Hey guys, I’m running a hdp 2.1 cluster on a set of machines running CENTOS 6.5
I successfully installed the cluster ( a few times now), but I am running into consistent issues when restarting the machines that make up ther cluster. I’d like to resolve the issue and get my cluster running again, as well figure out a procedure for avoiding the issue in the future
I made sure to firstly, run stop all from the ambari interface. Then, I shut down all the systems, including the system running ambari-server. Is there anything wrong with this procedure? Should I run ambari-server stop on the ambari-server system prior to shutting that machine down??
Anyhow, I powered on all the systems, and waited to ensure they are all up. Then, I contact the web interface on the ambari-server machine. I log in. I run the start all, and it consistently fails, usually around 11 or 12 seconds.

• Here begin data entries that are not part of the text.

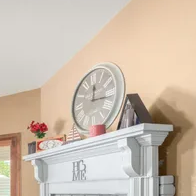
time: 12:16
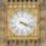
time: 4:18
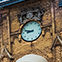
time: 8:47
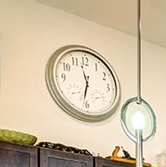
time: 11:32
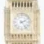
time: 2:23
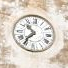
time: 10:36
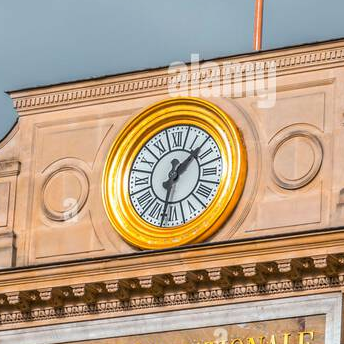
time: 1:32
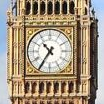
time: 10:35
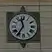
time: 11:35
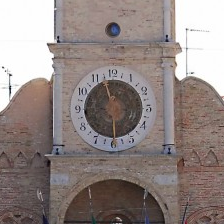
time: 11:29
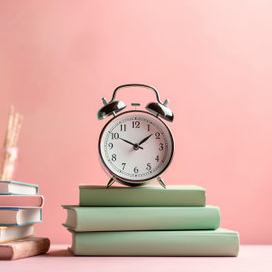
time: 1:49
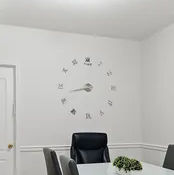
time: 8:42
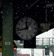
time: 11:42
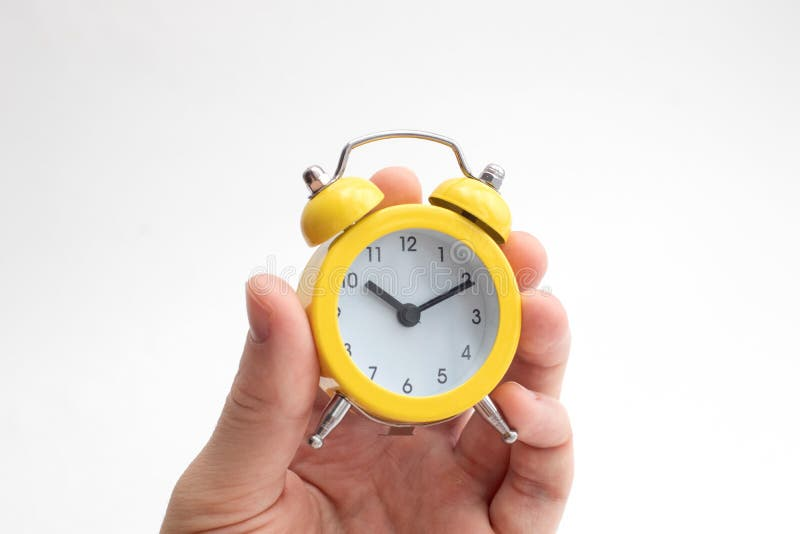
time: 10:10
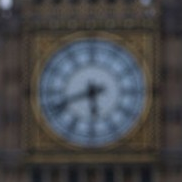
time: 5:41
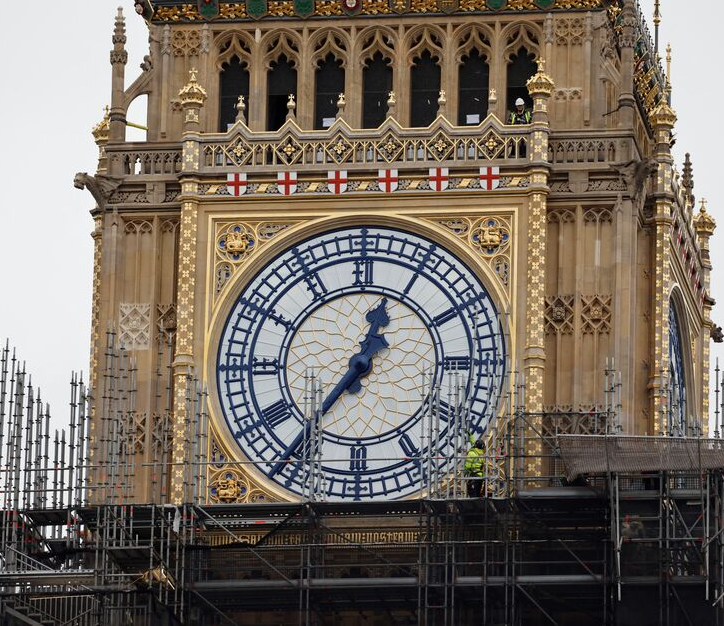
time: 12:36
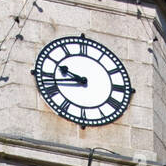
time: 9:42
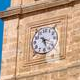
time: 5:18
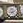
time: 8:37
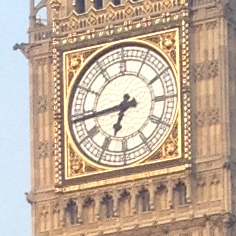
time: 6:44
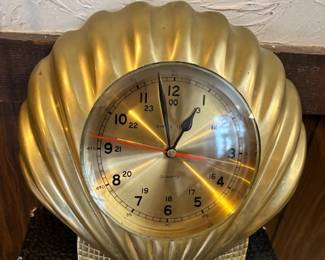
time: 12:57
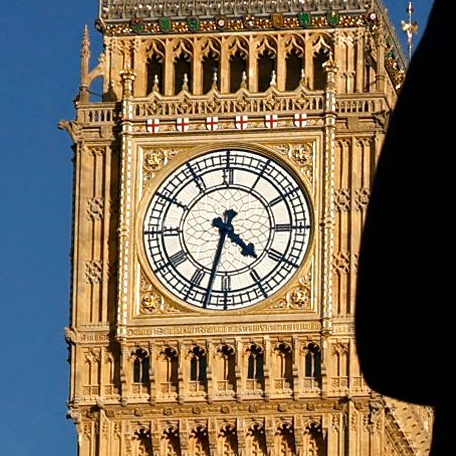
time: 4:32
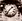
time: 1:36
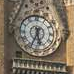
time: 5:34
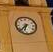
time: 6:38
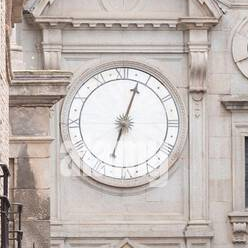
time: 12:32
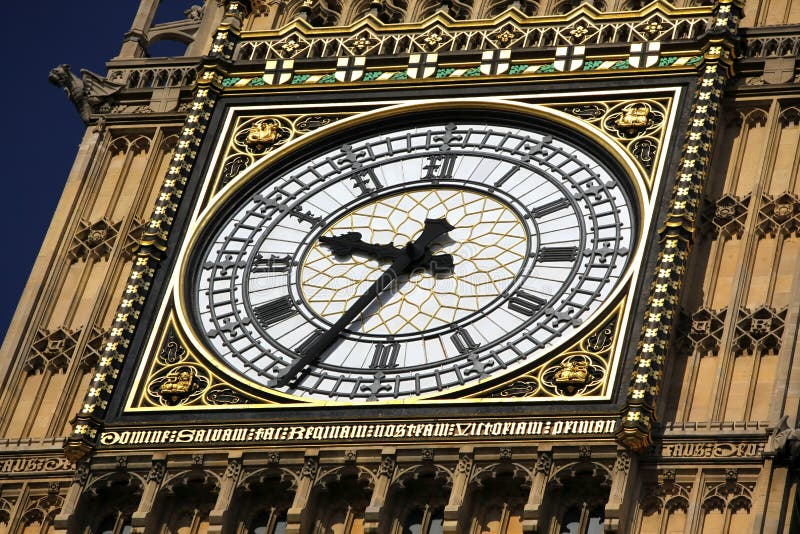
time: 9:34
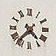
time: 4:37
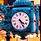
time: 4:25
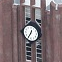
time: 12:34
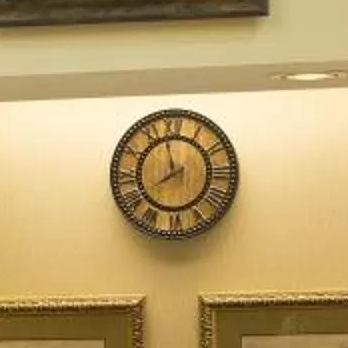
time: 7:58
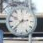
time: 2:37
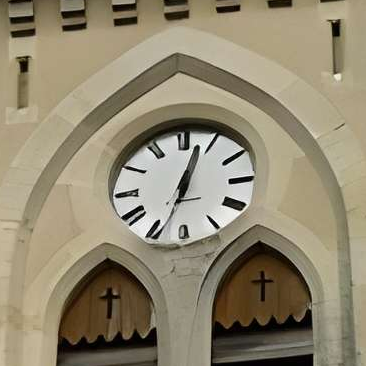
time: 12:33
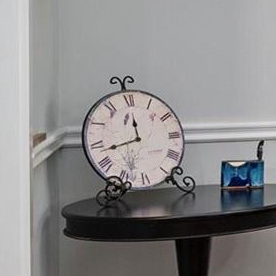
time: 11:43
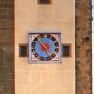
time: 4:52
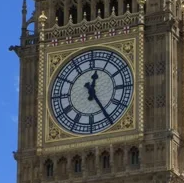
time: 12:24
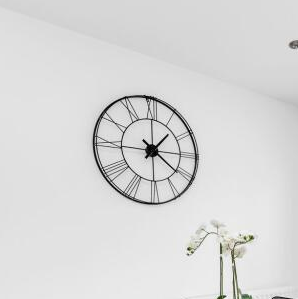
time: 1:21
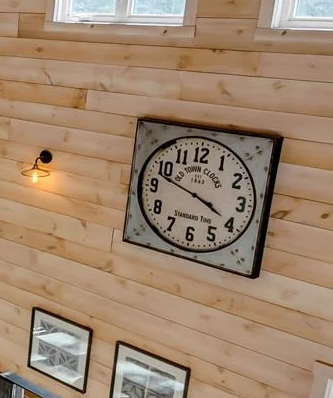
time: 3:48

The odd thing is, the nodes, when you look at the individual services, sometimes a failed service will have the red circle with exclamation point and sometimes it will have the yellow bar. It’s not really clear what either of those mean, since there is no key, but I assume the red is a complete failure.
When I click on any of the failed services, I get messages indicating that the service failed to install, although it was previously installed and I never had wanted to install it again. I only wanted to start my cluster.
I would attach a screenshot of one of the task lists for a node, but I don’t see any option do so.
I can paste the stdout and stderr for one of the services on a particular node which is red if that will be helpful?
What does the yellow line mean as comapred to the red circle??